L’histoire de la famille a pu être reconstituée grâce à ce trésor constitué de 106 cartes postales trouvées par Anne Wachsmann. Elles apparaissent dans l’ouvrage avec des photos et d’autres documents. Mais c’est cette correspondance douce et laconique qui est la source primaire de son livre. À laquelle s’ajoute, on l’a dit, une étude fouillée de la Seconde guerre mondiale.
En raison de leur accent, les Alsaciens sont associés à l’ennemi, on les appelle « les boches ». Bref, si leur transplantation dans d’autres régions du pays est organisée et leur offre un habitat, l’accueil qui leur est fait par la population locale n’est pas toujours bien aimable. L’arrivée des Alsaciens peut être vécue douloureusement.

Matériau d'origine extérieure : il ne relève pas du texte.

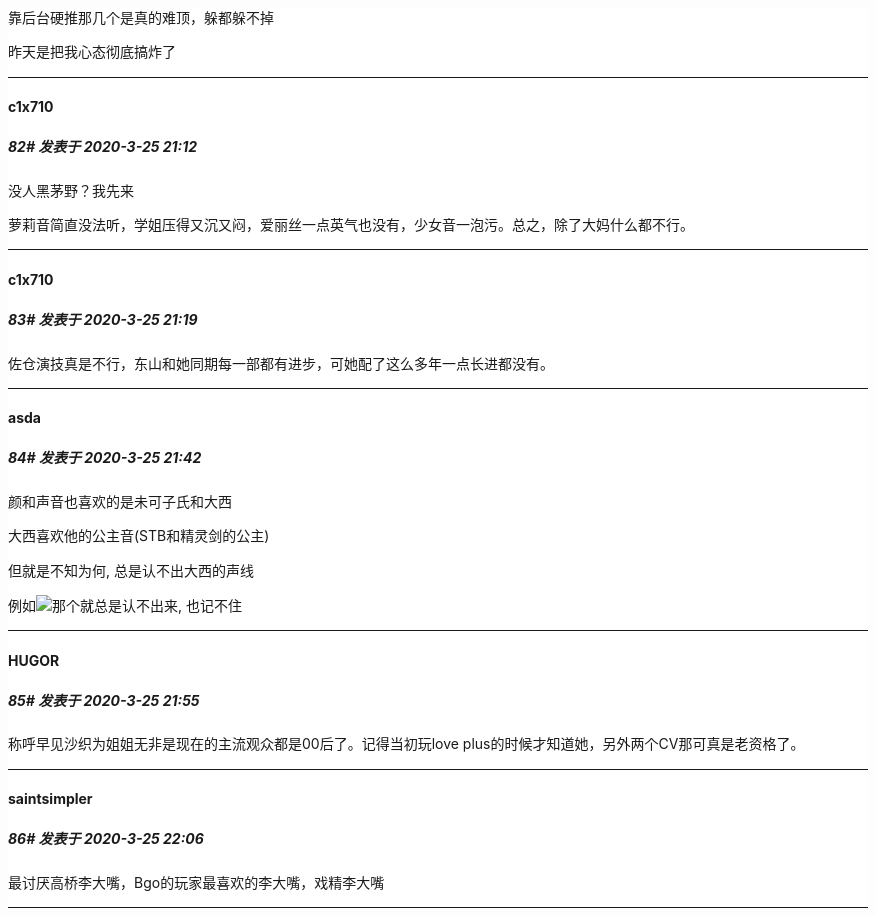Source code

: 
靠后台硬推那几个是真的难顶，躲都躲不掉

昨天是把我心态彻底搞炸了


-----

####  c1x710  
##### 82#       发表于 2020-3-25 21:12


没人黑茅野？我先来

萝莉音简直没法听，学姐压得又沉又闷，爱丽丝一点英气也没有，少女音一泡污。总之，除了大妈什么都不行。


-----

####  c1x710  
##### 83#       发表于 2020-3-25 21:19


佐仓演技真是不行，东山和她同期每一部都有进步，可她配了这么多年一点长进都没有。


-----

####  asda  
##### 84#       发表于 2020-3-25 21:42


颜和声音也喜欢的是未可子氏和大西

大西喜欢他的公主音(STB和精灵剑的公主)

但就是不知为何, 总是认不出大西的声线

例如<img src="https://static.saraba1st.com/image/smiley/carton2017/018.gif" referrerpolicy="no-referrer">那个就总是认不出来, 也记不住


-----

####  HUGOR  
##### 85#       发表于 2020-3-25 21:55


称呼早见沙织为姐姐无非是现在的主流观众都是00后了。记得当初玩love plus的时候才知道她，另外两个CV那可真是老资格了。


-----

####  saintsimpler  
##### 86#       发表于 2020-3-25 22:06


最讨厌高桥李大嘴，Bgo的玩家最喜欢的李大嘴，戏精李大嘴


-----
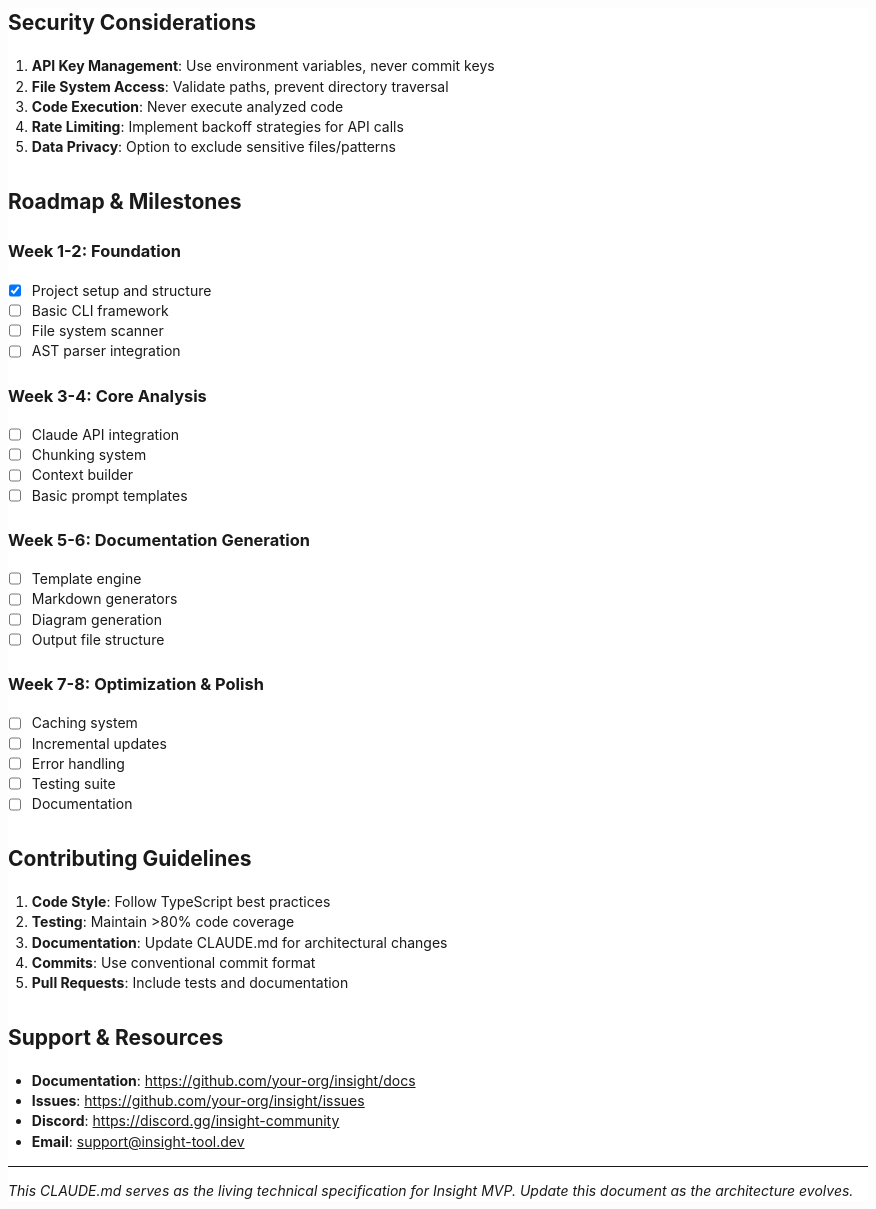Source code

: ## Security Considerations

1. **API Key Management**: Use environment variables, never commit keys
2. **File System Access**: Validate paths, prevent directory traversal
3. **Code Execution**: Never execute analyzed code
4. **Rate Limiting**: Implement backoff strategies for API calls
5. **Data Privacy**: Option to exclude sensitive files/patterns

## Roadmap & Milestones

### Week 1-2: Foundation
- [x] Project setup and structure
- [ ] Basic CLI framework
- [ ] File system scanner
- [ ] AST parser integration

### Week 3-4: Core Analysis
- [ ] Claude API integration
- [ ] Chunking system
- [ ] Context builder
- [ ] Basic prompt templates

### Week 5-6: Documentation Generation
- [ ] Template engine
- [ ] Markdown generators
- [ ] Diagram generation
- [ ] Output file structure

### Week 7-8: Optimization & Polish
- [ ] Caching system
- [ ] Incremental updates
- [ ] Error handling
- [ ] Testing suite
- [ ] Documentation

## Contributing Guidelines

1. **Code Style**: Follow TypeScript best practices
2. **Testing**: Maintain >80% code coverage
3. **Documentation**: Update CLAUDE.md for architectural changes
4. **Commits**: Use conventional commit format
5. **Pull Requests**: Include tests and documentation

## Support & Resources

- **Documentation**: https://github.com/your-org/insight/docs
- **Issues**: https://github.com/your-org/insight/issues
- **Discord**: https://discord.gg/insight-community
- **Email**: support@insight-tool.dev

---

*This CLAUDE.md serves as the living technical specification for Insight MVP. Update this document as the architecture evolves.*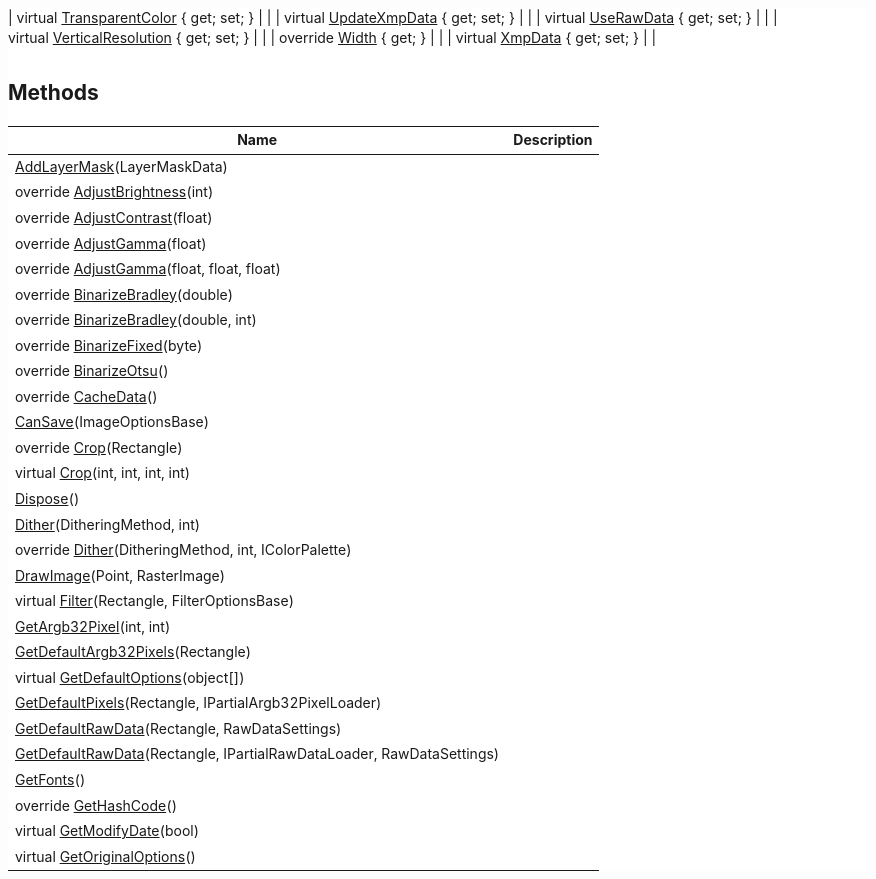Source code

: | virtual [TransparentColor](../../aspose.psd/rasterimage/transparentcolor/) { get; set; } |  |
| virtual [UpdateXmpData](../../aspose.psd/rasterimage/updatexmpdata/) { get; set; } |  |
| virtual [UseRawData](../../aspose.psd/rasterimage/userawdata/) { get; set; } |  |
| virtual [VerticalResolution](../../aspose.psd/rasterimage/verticalresolution/) { get; set; } |  |
| override [Width](../../aspose.psd.fileformats.psd.layers/layer/width/) { get; } |  |
| virtual [XmpData](../../aspose.psd/rasterimage/xmpdata/) { get; set; } |  |

## Methods

| Name | Description |
| --- | --- |
| [AddLayerMask](../../aspose.psd.fileformats.psd.layers/layer/addlayermask/)(LayerMaskData) |  |
| override [AdjustBrightness](../../aspose.psd/rastercachedimage/adjustbrightness/)(int) |  |
| override [AdjustContrast](../../aspose.psd/rastercachedimage/adjustcontrast/)(float) |  |
| override [AdjustGamma](../../aspose.psd/rastercachedimage/adjustgamma/)(float) |  |
| override [AdjustGamma](../../aspose.psd/rastercachedimage/adjustgamma/)(float, float, float) |  |
| override [BinarizeBradley](../../aspose.psd/rastercachedimage/binarizebradley/)(double) |  |
| override [BinarizeBradley](../../aspose.psd/rastercachedimage/binarizebradley/)(double, int) |  |
| override [BinarizeFixed](../../aspose.psd/rastercachedimage/binarizefixed/)(byte) |  |
| override [BinarizeOtsu](../../aspose.psd/rastercachedimage/binarizeotsu/)() |  |
| override [CacheData](../../aspose.psd/rastercachedimage/cachedata/)() |  |
| [CanSave](../../aspose.psd/image/cansave/)(ImageOptionsBase) |  |
| override [Crop](../../aspose.psd/rastercachedimage/crop/)(Rectangle) |  |
| virtual [Crop](../../aspose.psd/rasterimage/crop/)(int, int, int, int) |  |
| [Dispose](../../aspose.psd/disposableobject/dispose/)() |  |
| [Dither](../../aspose.psd/rasterimage/dither/)(DitheringMethod, int) |  |
| override [Dither](../../aspose.psd/rastercachedimage/dither/)(DitheringMethod, int, IColorPalette) |  |
| [DrawImage](../../aspose.psd.fileformats.psd.layers/layer/drawimage/)(Point, RasterImage) |  |
| virtual [Filter](../../aspose.psd/rasterimage/filter/)(Rectangle, FilterOptionsBase) |  |
| [GetArgb32Pixel](../../aspose.psd/rasterimage/getargb32pixel/)(int, int) |  |
| [GetDefaultArgb32Pixels](../../aspose.psd/rasterimage/getdefaultargb32pixels/)(Rectangle) |  |
| virtual [GetDefaultOptions](../../aspose.psd/image/getdefaultoptions/)(object[]) |  |
| [GetDefaultPixels](../../aspose.psd/rasterimage/getdefaultpixels/)(Rectangle, IPartialArgb32PixelLoader) |  |
| [GetDefaultRawData](../../aspose.psd/rasterimage/getdefaultrawdata/)(Rectangle, RawDataSettings) |  |
| [GetDefaultRawData](../../aspose.psd/rasterimage/getdefaultrawdata/)(Rectangle, IPartialRawDataLoader, RawDataSettings) |  |
| [GetFonts](../../aspose.psd.fileformats.psd.layers/textlayer/getfonts/)() |  |
| override [GetHashCode](../../aspose.psd.fileformats.psd.layers/layer/gethashcode/)() |  |
| virtual [GetModifyDate](../../aspose.psd/rasterimage/getmodifydate/)(bool) |  |
| virtual [GetOriginalOptions](../../aspose.psd/image/getoriginaloptions/)() |  |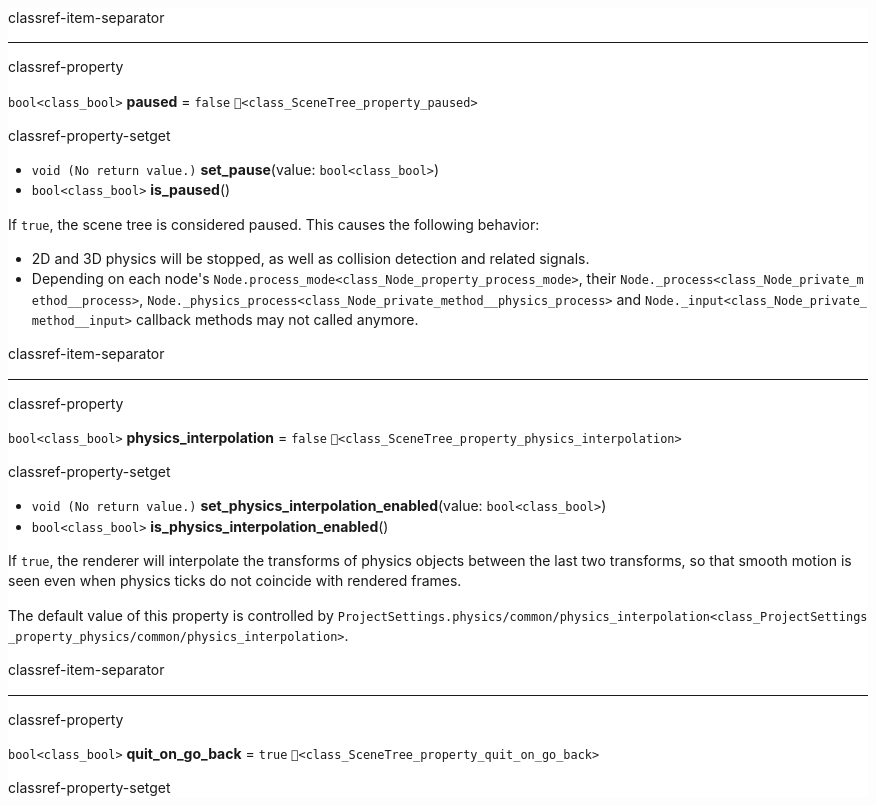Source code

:classref-item-separator

------------------------------------------------------------------------

classref-property

`bool<class_bool>` **paused** = `false`
`🔗<class_SceneTree_property_paused>`

classref-property-setget

-   `void (No return value.)` **set\_pause**(value: `bool<class_bool>`)
-   `bool<class_bool>` **is\_paused**()

If `true`, the scene tree is considered paused. This causes the
following behavior:

-   2D and 3D physics will be stopped, as well as collision detection
    and related signals.
-   Depending on each node's
    `Node.process_mode<class_Node_property_process_mode>`, their
    `Node._process<class_Node_private_method__process>`,
    `Node._physics_process<class_Node_private_method__physics_process>`
    and `Node._input<class_Node_private_method__input>` callback methods
    may not called anymore.

classref-item-separator

------------------------------------------------------------------------

classref-property

`bool<class_bool>` **physics\_interpolation** = `false`
`🔗<class_SceneTree_property_physics_interpolation>`

classref-property-setget

-   `void (No return value.)`
    **set\_physics\_interpolation\_enabled**(value: `bool<class_bool>`)
-   `bool<class_bool>` **is\_physics\_interpolation\_enabled**()

If `true`, the renderer will interpolate the transforms of physics
objects between the last two transforms, so that smooth motion is seen
even when physics ticks do not coincide with rendered frames.

The default value of this property is controlled by
`ProjectSettings.physics/common/physics_interpolation<class_ProjectSettings_property_physics/common/physics_interpolation>`.

classref-item-separator

------------------------------------------------------------------------

classref-property

`bool<class_bool>` **quit\_on\_go\_back** = `true`
`🔗<class_SceneTree_property_quit_on_go_back>`

classref-property-setget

Les 106 cartes postales trouvées par Anne Wachsmann l’ont poussée à l’étude d’une quantité d’archives pour suivre l’existence de sa famille du début à la fin de la guerre. Ainsi, elle nous présente une carte d’identité ; celle de Poldi. Délivrée par la préfecture de l’Allier, le 13 novembre 1939, elle indique le lieu de résidence. Mais aussi le teint et la forme du visage. Dans des documents administratifs ultérieurs on prendra soin de mentionner aussi la forme du nez puis y figurera le tampon « juif ». L’attention portée aux documents administratifs contraste avec la gentillesse des cartes postales. La plupart ont au recto des dessins de poulbots, des chats, des chiens fripons. Cette correspondance enfantine permet au petit Jean-Paul de rester en contact avec son père. Poldi a quitté la villa de Néris-les-Bains pour aller chercher du travail à Marseille. Les choses se corsent. Car il est interdit aux avocats d’exercer leur métier. Le grand-père d’Anne Wachsmann va alors réussir à se faire engager comme inspecteur à la Fiduciaire de France de Marseille à l’été 1940. Wachsmann devient Willemain. D’autres membres de la famille entrent en scène dans les années qui suivent. Jusqu’au retour à Strasbourg en 1945.